##### DATA SHOWN

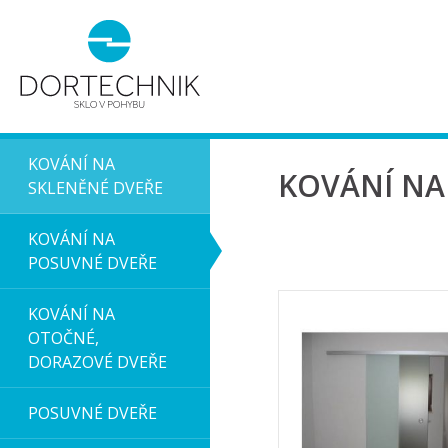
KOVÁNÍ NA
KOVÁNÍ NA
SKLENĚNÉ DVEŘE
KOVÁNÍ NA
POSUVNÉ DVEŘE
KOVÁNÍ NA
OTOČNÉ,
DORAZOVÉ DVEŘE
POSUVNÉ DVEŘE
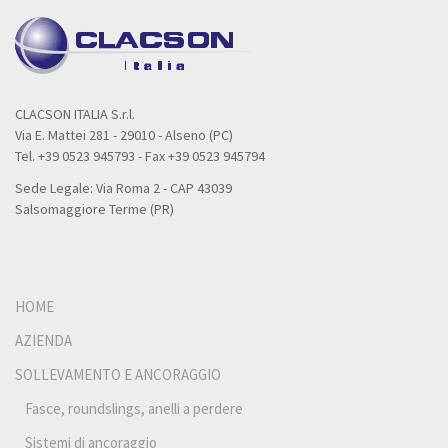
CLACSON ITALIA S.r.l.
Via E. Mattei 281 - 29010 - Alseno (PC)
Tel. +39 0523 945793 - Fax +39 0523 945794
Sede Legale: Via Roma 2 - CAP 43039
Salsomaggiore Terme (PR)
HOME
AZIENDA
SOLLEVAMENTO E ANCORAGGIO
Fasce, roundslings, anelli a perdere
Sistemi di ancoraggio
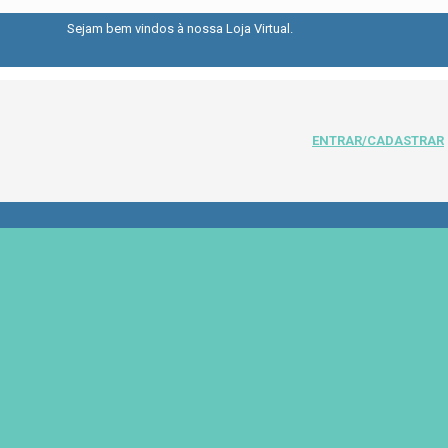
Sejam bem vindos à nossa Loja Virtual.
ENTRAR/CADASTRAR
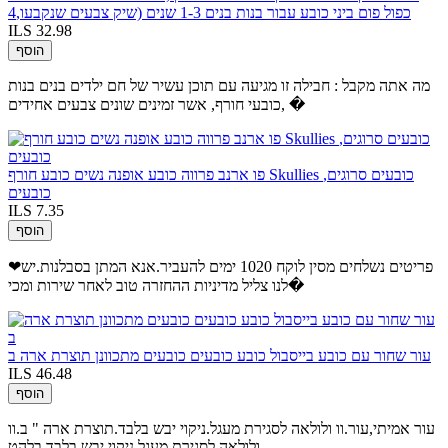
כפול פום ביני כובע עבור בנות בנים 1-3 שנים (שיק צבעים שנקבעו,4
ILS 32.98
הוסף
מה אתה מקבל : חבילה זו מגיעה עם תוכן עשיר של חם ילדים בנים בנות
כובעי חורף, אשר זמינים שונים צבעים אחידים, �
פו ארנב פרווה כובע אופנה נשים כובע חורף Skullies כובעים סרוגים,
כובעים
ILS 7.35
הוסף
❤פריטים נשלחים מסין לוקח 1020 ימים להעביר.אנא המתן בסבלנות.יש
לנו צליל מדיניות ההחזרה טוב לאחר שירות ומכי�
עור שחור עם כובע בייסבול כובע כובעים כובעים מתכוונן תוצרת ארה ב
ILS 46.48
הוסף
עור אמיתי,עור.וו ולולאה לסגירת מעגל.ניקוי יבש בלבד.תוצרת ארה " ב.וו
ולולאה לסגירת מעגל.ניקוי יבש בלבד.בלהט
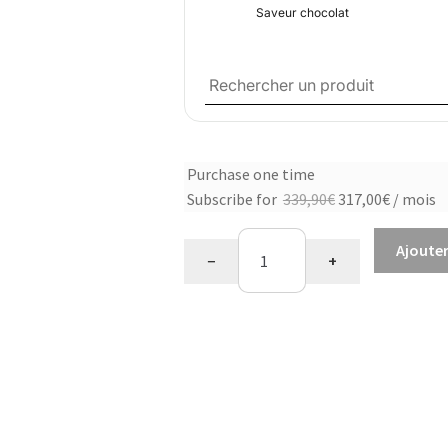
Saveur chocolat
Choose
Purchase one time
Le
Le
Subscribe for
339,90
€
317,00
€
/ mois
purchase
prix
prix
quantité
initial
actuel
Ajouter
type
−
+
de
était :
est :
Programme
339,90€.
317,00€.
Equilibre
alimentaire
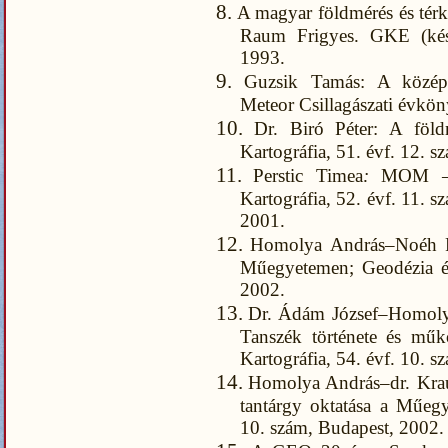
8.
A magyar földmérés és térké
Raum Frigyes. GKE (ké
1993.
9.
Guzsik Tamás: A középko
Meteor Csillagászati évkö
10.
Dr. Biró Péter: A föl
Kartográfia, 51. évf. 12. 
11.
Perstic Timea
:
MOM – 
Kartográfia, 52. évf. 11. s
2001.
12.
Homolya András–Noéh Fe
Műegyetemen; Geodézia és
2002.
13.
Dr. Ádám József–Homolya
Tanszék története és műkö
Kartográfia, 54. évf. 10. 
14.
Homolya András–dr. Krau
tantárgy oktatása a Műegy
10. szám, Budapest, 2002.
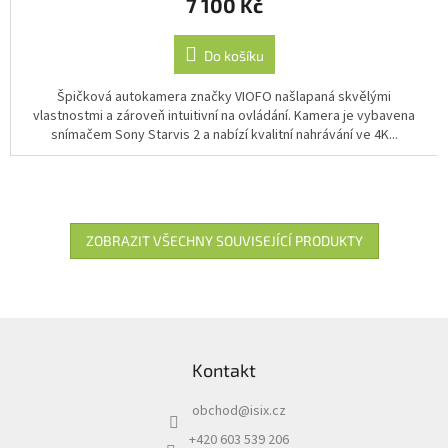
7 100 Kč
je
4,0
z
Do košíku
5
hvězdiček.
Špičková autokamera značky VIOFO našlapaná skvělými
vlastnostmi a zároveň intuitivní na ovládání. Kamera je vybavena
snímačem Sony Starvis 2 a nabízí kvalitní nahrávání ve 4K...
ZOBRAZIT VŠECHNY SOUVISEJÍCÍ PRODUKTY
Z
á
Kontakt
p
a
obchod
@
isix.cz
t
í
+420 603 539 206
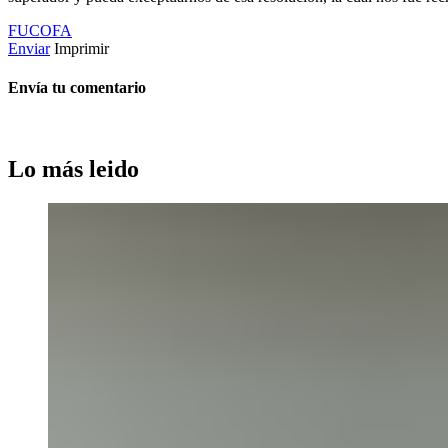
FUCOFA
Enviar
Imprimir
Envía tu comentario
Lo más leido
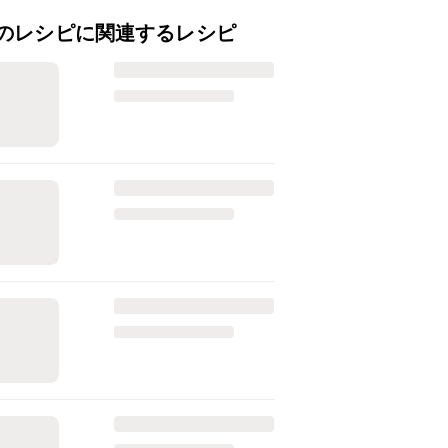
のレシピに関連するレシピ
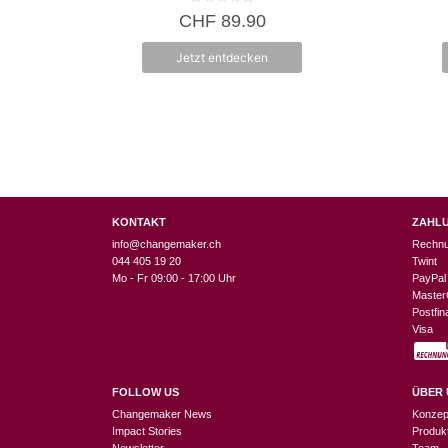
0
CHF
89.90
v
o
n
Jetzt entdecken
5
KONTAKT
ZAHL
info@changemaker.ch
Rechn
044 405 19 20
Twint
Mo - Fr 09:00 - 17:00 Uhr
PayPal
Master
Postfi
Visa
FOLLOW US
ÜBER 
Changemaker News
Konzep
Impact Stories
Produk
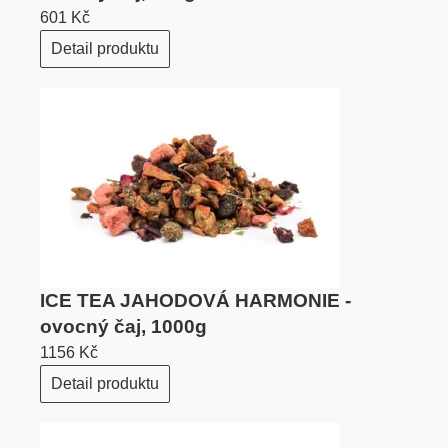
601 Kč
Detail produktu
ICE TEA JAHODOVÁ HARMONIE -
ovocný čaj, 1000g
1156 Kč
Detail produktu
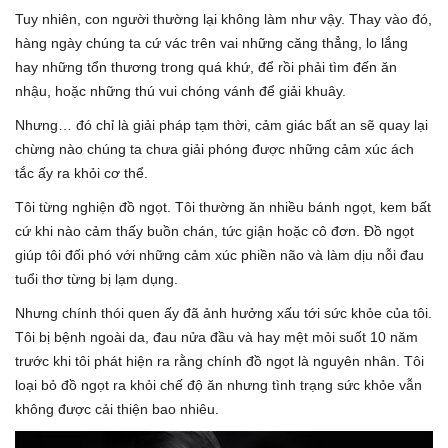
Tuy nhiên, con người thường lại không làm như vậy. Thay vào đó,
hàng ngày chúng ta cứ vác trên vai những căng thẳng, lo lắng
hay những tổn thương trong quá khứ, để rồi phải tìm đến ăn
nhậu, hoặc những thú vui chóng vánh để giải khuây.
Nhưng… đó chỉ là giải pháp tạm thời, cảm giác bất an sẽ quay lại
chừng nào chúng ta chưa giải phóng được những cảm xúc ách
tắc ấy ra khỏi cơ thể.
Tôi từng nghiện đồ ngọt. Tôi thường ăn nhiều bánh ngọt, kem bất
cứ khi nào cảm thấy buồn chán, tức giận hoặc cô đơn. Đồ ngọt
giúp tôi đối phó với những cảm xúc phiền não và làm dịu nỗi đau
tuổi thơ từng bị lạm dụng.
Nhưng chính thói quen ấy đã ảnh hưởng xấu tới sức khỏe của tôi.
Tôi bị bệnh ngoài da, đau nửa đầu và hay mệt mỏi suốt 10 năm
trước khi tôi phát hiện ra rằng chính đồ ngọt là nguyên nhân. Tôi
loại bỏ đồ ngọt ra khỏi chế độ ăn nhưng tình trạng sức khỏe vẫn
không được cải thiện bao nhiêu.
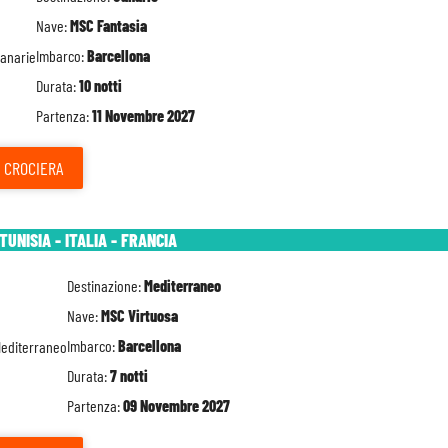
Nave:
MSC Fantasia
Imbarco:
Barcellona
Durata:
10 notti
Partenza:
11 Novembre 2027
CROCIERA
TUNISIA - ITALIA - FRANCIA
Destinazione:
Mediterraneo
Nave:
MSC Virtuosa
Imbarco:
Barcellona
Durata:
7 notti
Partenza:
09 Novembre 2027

##########

* _PROMPT_
Copy the lines that hold the word "András". Take them from the records above.

* _EXPECTED OUTPUT_
Homolya András–Noéh Fe
Homolya András–dr. Krau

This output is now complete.